I propose to take Questions Nos. 13, 95 and 102 together.
The principle underlying the availability of public hospital services has, until now, been that admission should be based entirely on the criterion of medical need, irrespective of whether public or private care was required. I am satisfied that this principle has always operated in respect of emergency cases, which must be admitted to whatever bed is available, and this will continue to be the position.
However, there has been a growing concern that the admission arrangements for non-emergency procedures, particularly where there is a significant waiting list, may have been operating to the disadvantage of the public patient. The modifications to these arrangements, which have been agreed by the social partners in the context of the Programme for Economic and Social Progress, are designed to improve equity of access to public hospital services by removing those elements of the present arrangements which may, in practice, be unfair to the public patient. I am glad to have the opportunity to explain in detail why this is the case, and why the concept of a common waiting list for all beds, public and private alike, while attractive in theory, may in practice make it harder rather than easier to achieve equity of access.
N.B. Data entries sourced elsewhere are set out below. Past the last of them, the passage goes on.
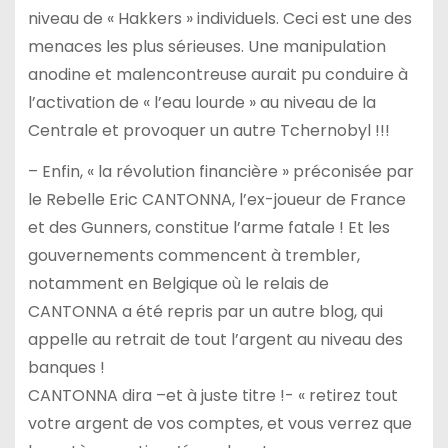
niveau de « Hakkers » individuels. Ceci est une des
menaces les plus sérieuses. Une manipulation
anodine et malencontreuse aurait pu conduire à
l’activation de « l’eau lourde » au niveau de la
Centrale et provoquer un autre Tchernobyl !!!
– Enfin, « la révolution financière » préconisée par
le Rebelle Eric CANTONNA, l’ex-joueur de France
et des Gunners, constitue l’arme fatale ! Et les
gouvernements commencent à trembler,
notamment en Belgique où le relais de
CANTONNA a été repris par un autre blog, qui
appelle au retrait de tout l’argent au niveau des
banques !
CANTONNA dira –et à juste titre !- « retirez tout
votre argent de vos comptes, et vous verrez que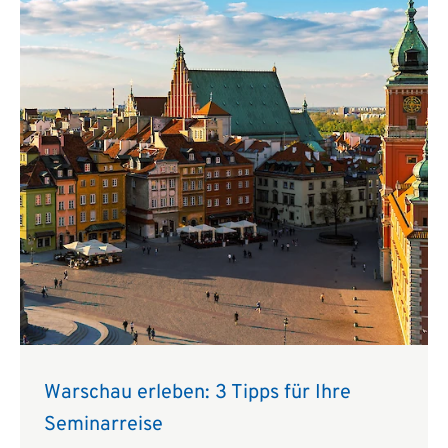
Warschau erleben: 3 Tipps für Ihre
Seminarreise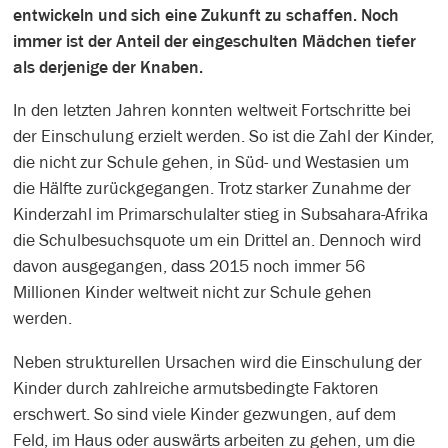
entwickeln und sich eine Zukunft zu schaffen. Noch
immer ist der Anteil der eingeschulten Mädchen tiefer
als derjenige der Knaben.
In den letzten Jahren konnten weltweit Fortschritte bei
der Einschulung erzielt werden. So ist die Zahl der Kinder,
die nicht zur Schule gehen, in Süd- und Westasien um
die Hälfte zurückgegangen. Trotz starker Zunahme der
Kinderzahl im Primarschulalter stieg in Subsahara-Afrika
die Schulbesuchsquote um ein Drittel an. Dennoch wird
davon ausgegangen, dass 2015 noch immer 56
Millionen Kinder weltweit nicht zur Schule gehen
werden.
Neben strukturellen Ursachen wird die Einschulung der
Kinder durch zahlreiche armutsbedingte Faktoren
erschwert. So sind viele Kinder gezwungen, auf dem
Feld, im Haus oder auswärts arbeiten zu gehen, um die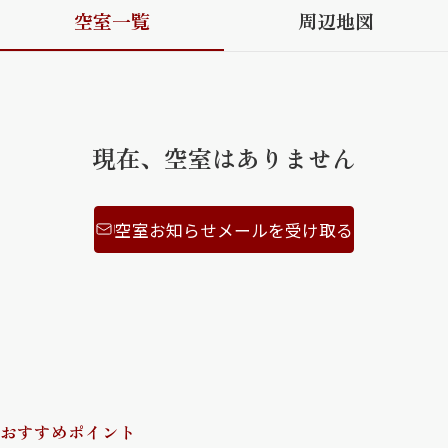
空室一覧
周辺地図
ShaMaison STYLE
シャーメゾンショップを探す
らくらく内見
現在、空室はありません
シャーメゾンライフサポート
自立型サービス付き・シニア向け
空室お知らせメールを受け取る
お問い合わせ・よくある質問
シャーメゾンライフ CLUB
らくらくパートナー
シャーメゾンライフ GUARD
らくらくプラチナ
おすすめポイント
At present, every person in the country is entitled to a public bed, but those above a certain income are required to make private arrangements with their consultants. The consultant is, of course, responsible for deciding which patients should be admitted to the available beds. This inevitably gives rise to a perception that a consultant's private patient may be able to jump the queue for a public bed. Deputies will appreciate that it would be very difficult to devise any administrative mechanism to prevent this since the decision as to which patient should be admitted must remain a clinical one.
Under the new arrangements, any person who wishes to be a public patient will be entitled to avail of public consultant care. This will enable us to phase in a requirement that consultants' private patients must use private or semi-private beds if they have been admitted for non-emergency treatment.
The new arrangements will not lead to any reduction in the number of public beds; there will, therefore, be shorter waiting lists for public patients since private non-emergency patients will no longer be treated in these beds. The programme also includes a commitment to monitor the operation of the new arrangements to ensure that they are operating fairly.
The public hospital system will also continue to cater adequately for the private patient. The Government have made it clear that our public hospitals benefit greatly from having a balanced mix of public and private practice, and that the role of private medicine and of voluntary health insurance will not be diminished.
If the new arrangements lead to an increased demand for private and semi-private beds in the public hospitals, this demand can be met on a self-funding basis — it will have no effect on either the number of public beds or the improvements in the position of public patients.
In conclusion, I would ask Deputies to accept that the Government and the other social partners would have had no reason to discuss and agree these new arrangements unless they were specifically designed to increase, rather than reduce the equity of the system. They address the difficulties with the present arrangements which have been highlighted in the analysis of both the Commission on Health Funding and of NESC both of which recommended a change in eligibility on the lines of that now proposed. They arise from the sincere belief that equity and, in particular, the interests of the public patient, will be best served by ensuring that a guaranteed number of beds are available to public patients and by monitoring the operation of the arrangements to make sure that the public patient gets a fair deal.
It is clear to me in the light of the discussions with the social partners and the reports of the Commission on Health Funding and NESC that there is a wide measure of support for the course action which the Government now propose to take.